Astet (/fr/) is a commune in the Ardèche department in the Auvergne-Rhône-Alpes region of southern France.

==Geography==
Astet is located some 30 km west by north-west of Aubenas and 15 km east by south-east of Langogne. Access to the commune is by Route nationale N102 from Lanarce in the north-west passing through the north of the commune and continuing over the Col de la Chavade in the centre of the commune then south-east to Mayres. The N102 is a heavily used road between the Rhône Valley and the Massif Central. There is also the D239 coming from Saint-Cirgues-en-Montagne in the north-east passing through the centre of the commune, crossing the N102 at the Col de la Chavade and continuing south to join the D19. The village is located in the east of the commune and is reached by a short but tortuous road from the N102. Apart from the village there is also the hamlet of Sedassier to the south-east. The commune covers 3,445 hectares with the highest point at Les Valadous at 1,548m.

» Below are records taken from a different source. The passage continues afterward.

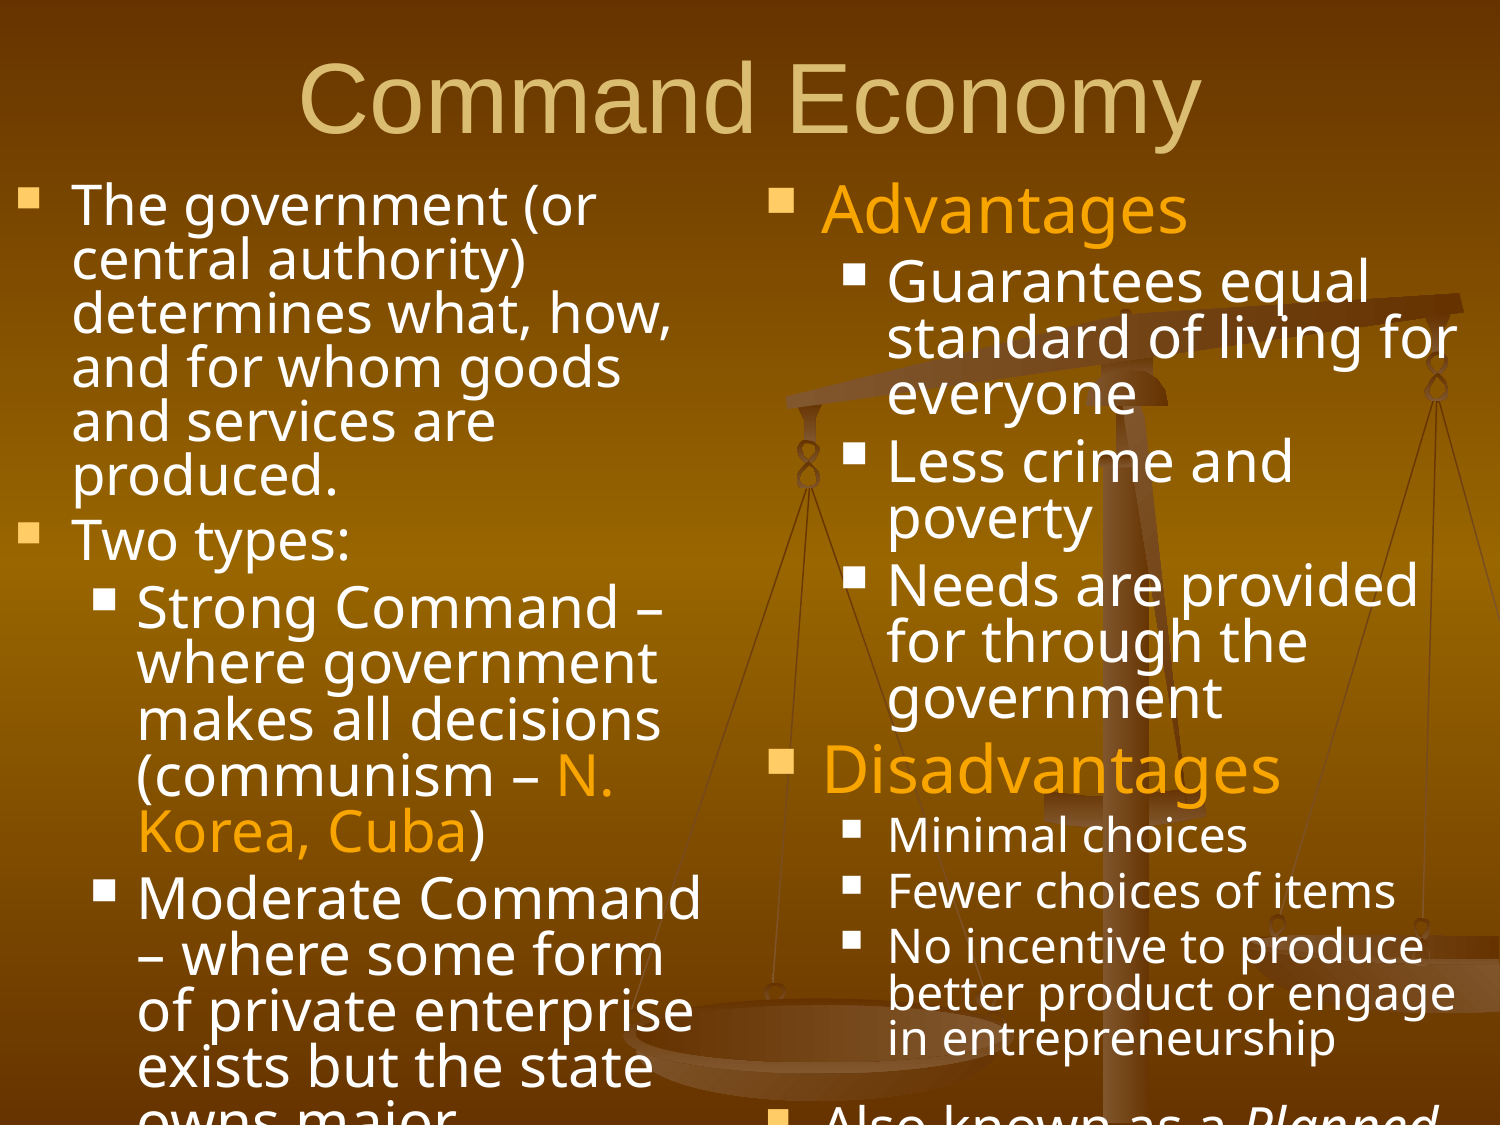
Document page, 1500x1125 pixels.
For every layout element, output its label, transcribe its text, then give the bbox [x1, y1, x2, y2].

list The government (or central authority) determines what, how, and for whom goods and services are produced. Two types: Strong Command – where government makes all decisions (communism – N. Korea, Cuba) Moderate Command – where some form of private enterprise exists but the state owns major resources (Russia, China?) [0, 174, 738, 1125]
list Advantages Guarantees equal standard of living for everyone Less crime and poverty Needs are provided for through the government Disadvantages Minimal choices Fewer choices of items No incentive to produce better product or engage in entrepreneurship Also known as a Planned or Managed Economy [750, 174, 1475, 1088]
title Command Economy [75, 0, 1425, 188]
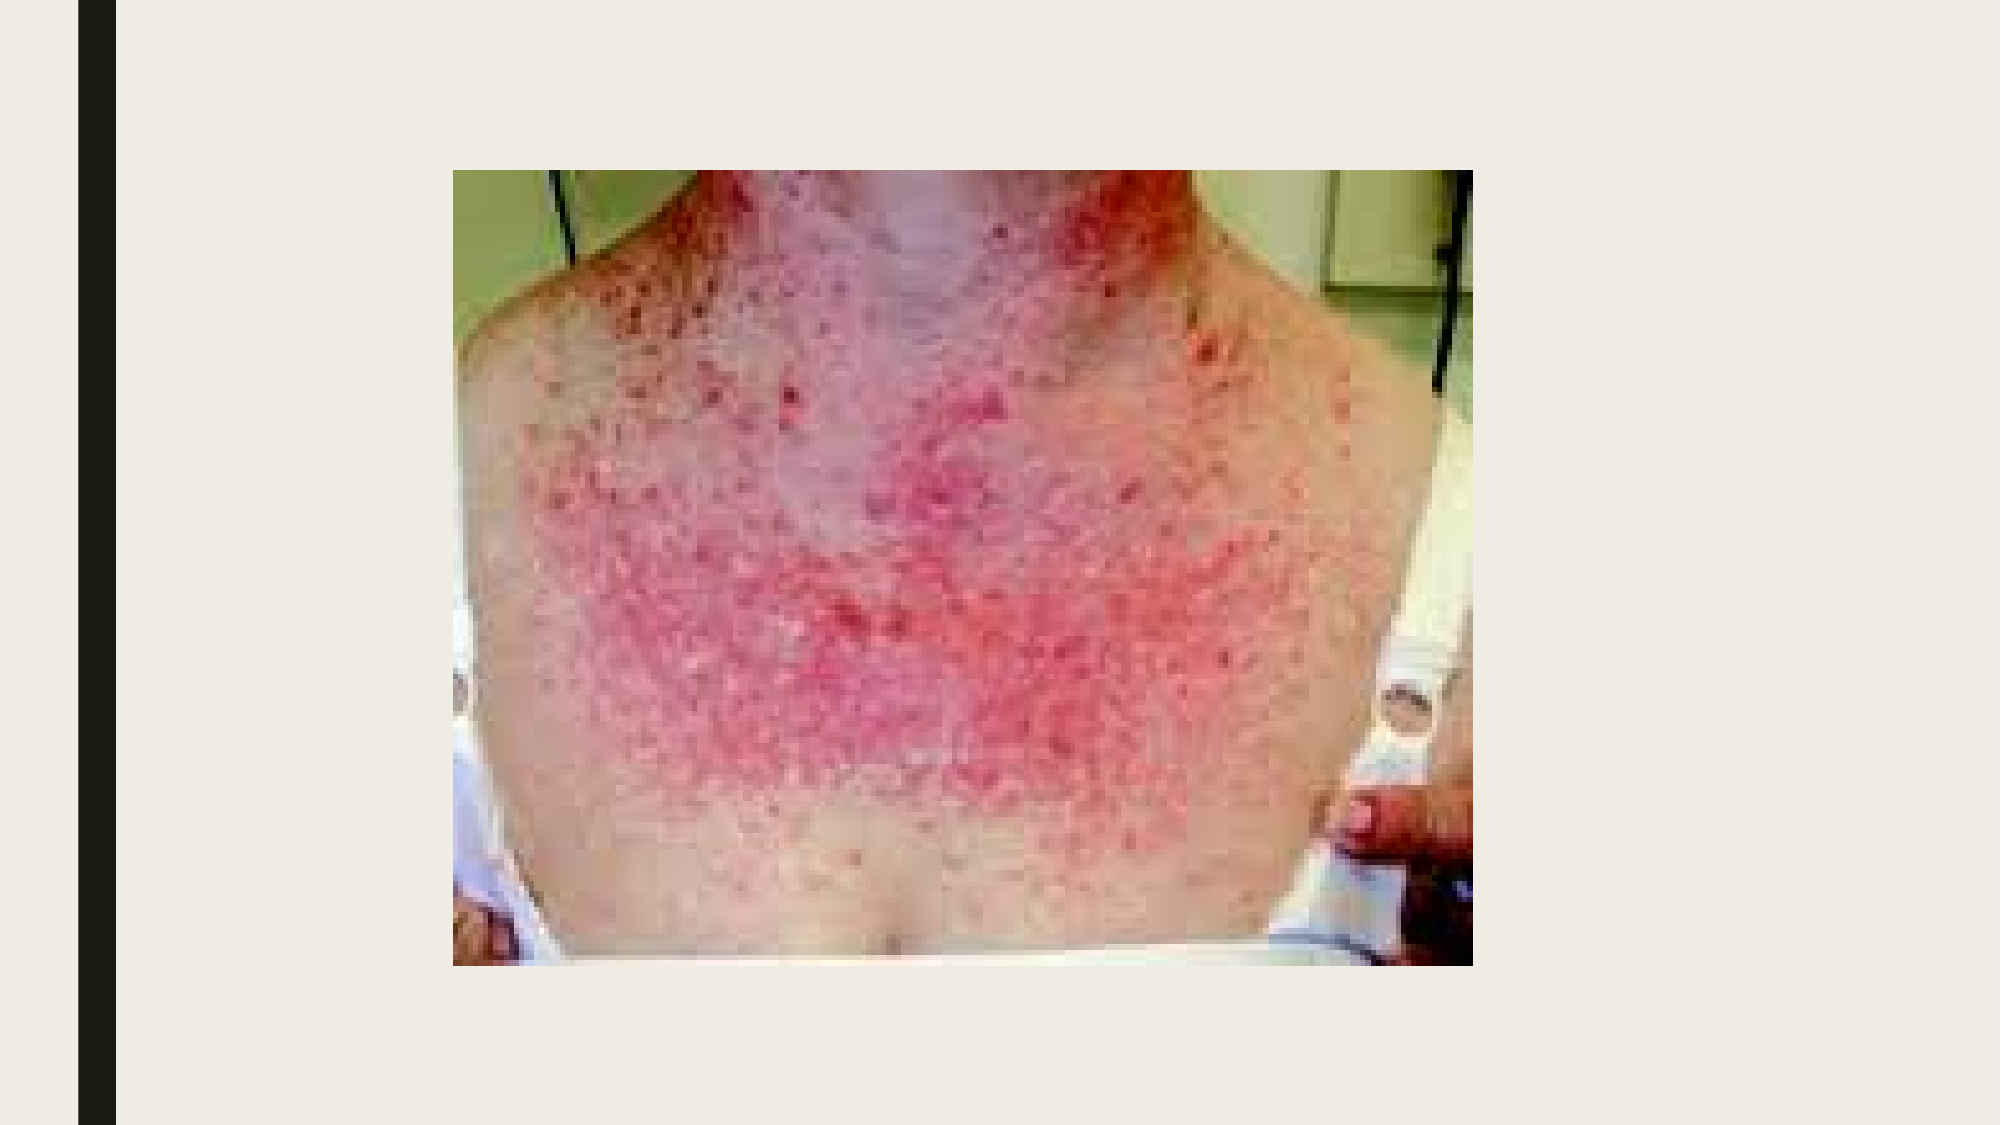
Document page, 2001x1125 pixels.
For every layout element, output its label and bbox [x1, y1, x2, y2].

The Ardèche river has its source in the centre of the commune and it flows south-west gathering many tributaries in the commune: the Ruisseau des Chaplades, the Ruisseau de Paillayre, the Ruisseau de Pierne, the Ruisseau de la Bessede, the Ruisseau de Fiagouse, the Ruisseau des Gardettes, the Ruisseau de Pierne, and the Ruisseau de la Bessede. It begins its journey to join the Rhône at Pont-Saint-Esprit in Astet. The Espezonnette rises in the south of the commune with many tributaries: the Ruisseau de la Ferme, the Ruisseau du Gouffre, the Ruisseau de Montgros, and the Ruisseau de l'Ane. It flows north forming a small part of the northern border before continuing to join the Allier just south of the Langogne-Lesperon Aerodrome.

==History==
First established as a parish in 1770, Astet became a commune in 1907 by separating from the large commune of Mayres. Astet had over 500 inhabitants in 1911 but this has decreased to 41 in 2010. The First World War resulted in a reduction in population then the desertification of the land in the 1950s.

==Administration==

List of Successive Mayors

| From | To | Name |
|---|---|---|
| 1989 | current | Christian Vidal |

==Demography==
The inhabitants of the commune are known as Asténiens or Asténiennes in French.

==Sites and monuments==
- Les Valadous the highest point in the Serre de la Croix de Bauzon at 1,548m.
- Col de la Chavade
- Col du Pendu
- La Chavade-Bel-Air Ski Resort
- A Church from the 19th century
- The source of the Ardèche river in the Mazan Forest
- Wind turbines operated by Électricité de France

The GR7 path passes through the centre of the commune parallel with the D239.